**What is needed**
This exercise calls for every line of the data below with the string "latest" in it.

**Provided data**
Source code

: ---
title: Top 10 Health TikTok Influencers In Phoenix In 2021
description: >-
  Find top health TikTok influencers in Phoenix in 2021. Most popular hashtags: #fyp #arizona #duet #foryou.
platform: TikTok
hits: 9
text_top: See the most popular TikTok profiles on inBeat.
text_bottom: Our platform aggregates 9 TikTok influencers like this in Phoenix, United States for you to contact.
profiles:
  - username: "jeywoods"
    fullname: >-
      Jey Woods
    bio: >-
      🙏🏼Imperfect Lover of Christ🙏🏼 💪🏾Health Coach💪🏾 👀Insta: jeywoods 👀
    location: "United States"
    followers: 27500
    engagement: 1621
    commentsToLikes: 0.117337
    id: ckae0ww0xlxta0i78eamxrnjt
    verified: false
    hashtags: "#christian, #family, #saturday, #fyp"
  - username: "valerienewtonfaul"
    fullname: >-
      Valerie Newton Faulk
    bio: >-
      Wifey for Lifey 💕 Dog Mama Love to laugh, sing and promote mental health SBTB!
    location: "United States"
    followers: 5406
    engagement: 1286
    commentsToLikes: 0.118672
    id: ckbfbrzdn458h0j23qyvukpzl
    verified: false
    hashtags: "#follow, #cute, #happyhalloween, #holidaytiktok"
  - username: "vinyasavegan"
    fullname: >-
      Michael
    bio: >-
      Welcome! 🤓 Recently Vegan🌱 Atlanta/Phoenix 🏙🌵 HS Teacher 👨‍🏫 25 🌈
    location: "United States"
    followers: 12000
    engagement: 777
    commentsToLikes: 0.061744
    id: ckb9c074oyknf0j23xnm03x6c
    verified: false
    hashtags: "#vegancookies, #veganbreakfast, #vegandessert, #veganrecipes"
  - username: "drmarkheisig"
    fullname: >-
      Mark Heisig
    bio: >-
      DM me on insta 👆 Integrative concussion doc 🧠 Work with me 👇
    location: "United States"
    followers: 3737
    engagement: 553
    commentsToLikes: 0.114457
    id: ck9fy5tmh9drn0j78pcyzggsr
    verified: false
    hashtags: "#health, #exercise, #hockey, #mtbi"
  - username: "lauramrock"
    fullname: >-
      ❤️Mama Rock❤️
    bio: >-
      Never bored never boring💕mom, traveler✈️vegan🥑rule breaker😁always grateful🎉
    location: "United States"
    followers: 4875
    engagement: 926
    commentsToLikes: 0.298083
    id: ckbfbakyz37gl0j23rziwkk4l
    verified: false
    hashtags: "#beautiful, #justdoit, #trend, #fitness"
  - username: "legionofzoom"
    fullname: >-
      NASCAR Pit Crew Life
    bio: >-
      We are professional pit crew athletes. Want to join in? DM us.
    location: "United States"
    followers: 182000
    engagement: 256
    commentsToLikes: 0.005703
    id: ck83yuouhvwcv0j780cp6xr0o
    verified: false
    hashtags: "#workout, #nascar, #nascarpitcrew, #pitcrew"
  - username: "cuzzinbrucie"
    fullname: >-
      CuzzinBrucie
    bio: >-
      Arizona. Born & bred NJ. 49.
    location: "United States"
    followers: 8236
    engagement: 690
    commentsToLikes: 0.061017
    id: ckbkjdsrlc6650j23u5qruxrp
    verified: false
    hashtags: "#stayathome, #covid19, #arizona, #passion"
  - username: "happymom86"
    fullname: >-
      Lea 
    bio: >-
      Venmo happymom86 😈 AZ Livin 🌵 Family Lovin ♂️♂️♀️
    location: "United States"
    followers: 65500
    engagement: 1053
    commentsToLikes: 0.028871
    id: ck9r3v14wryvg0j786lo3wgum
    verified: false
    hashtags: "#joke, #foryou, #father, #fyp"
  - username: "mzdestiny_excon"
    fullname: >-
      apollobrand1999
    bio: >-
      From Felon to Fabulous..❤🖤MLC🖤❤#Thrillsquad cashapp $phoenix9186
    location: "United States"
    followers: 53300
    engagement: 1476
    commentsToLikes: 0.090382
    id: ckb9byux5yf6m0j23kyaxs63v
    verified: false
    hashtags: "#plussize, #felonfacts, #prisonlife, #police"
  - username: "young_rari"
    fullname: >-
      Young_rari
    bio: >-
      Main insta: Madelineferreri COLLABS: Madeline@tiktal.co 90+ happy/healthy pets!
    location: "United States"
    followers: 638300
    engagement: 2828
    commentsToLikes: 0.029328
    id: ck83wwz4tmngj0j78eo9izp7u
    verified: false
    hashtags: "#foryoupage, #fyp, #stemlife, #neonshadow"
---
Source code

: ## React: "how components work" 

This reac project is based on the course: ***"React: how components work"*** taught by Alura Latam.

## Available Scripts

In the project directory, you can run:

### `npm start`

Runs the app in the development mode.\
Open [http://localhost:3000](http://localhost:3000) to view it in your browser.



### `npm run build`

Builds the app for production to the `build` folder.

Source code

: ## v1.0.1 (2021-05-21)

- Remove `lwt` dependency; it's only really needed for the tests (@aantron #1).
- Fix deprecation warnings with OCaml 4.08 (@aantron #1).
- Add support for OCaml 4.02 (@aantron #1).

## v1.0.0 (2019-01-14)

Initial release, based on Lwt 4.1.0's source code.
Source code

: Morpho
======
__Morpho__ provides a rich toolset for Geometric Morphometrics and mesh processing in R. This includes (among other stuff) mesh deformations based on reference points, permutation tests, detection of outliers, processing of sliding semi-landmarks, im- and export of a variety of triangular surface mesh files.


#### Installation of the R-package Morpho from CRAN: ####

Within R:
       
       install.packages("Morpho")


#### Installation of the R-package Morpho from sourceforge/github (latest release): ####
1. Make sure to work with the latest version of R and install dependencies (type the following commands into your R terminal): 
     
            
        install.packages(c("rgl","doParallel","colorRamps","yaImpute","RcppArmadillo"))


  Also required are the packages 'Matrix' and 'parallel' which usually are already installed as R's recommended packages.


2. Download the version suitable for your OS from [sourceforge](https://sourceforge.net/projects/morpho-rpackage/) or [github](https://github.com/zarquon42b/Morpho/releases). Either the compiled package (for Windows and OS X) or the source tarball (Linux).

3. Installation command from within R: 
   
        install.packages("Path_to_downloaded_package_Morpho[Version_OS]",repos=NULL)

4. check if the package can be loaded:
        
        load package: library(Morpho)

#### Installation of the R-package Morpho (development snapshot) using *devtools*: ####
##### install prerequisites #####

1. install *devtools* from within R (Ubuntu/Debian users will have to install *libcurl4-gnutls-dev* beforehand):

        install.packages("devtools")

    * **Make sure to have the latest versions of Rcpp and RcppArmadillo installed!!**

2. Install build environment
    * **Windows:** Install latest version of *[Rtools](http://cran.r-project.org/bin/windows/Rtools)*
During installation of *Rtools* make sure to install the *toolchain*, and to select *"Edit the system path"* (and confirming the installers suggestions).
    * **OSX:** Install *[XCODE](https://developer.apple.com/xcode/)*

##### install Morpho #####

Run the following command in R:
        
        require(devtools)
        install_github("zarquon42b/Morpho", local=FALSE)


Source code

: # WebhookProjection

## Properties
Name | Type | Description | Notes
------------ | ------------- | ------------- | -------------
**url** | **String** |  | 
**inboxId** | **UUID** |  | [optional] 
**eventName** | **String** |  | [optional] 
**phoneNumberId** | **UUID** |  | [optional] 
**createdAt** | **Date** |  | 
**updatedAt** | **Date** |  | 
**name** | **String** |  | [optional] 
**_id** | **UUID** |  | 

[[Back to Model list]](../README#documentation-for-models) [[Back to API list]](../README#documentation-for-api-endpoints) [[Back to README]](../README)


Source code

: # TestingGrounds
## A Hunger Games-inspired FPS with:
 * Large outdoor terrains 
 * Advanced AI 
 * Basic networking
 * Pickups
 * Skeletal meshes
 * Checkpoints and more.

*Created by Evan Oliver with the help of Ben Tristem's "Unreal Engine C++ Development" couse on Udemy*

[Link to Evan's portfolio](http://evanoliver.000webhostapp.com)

**Answer**
#### Installation of the R-package Morpho from sourceforge/github (latest release): ####
1. Make sure to work with the latest version of R and install dependencies (type the following commands into your R terminal): 
    * **Make sure to have the latest versions of Rcpp and RcppArmadillo installed!!**
    * **Windows:** Install latest version of *[Rtools](http://cran.r-project.org/bin/windows/Rtools)*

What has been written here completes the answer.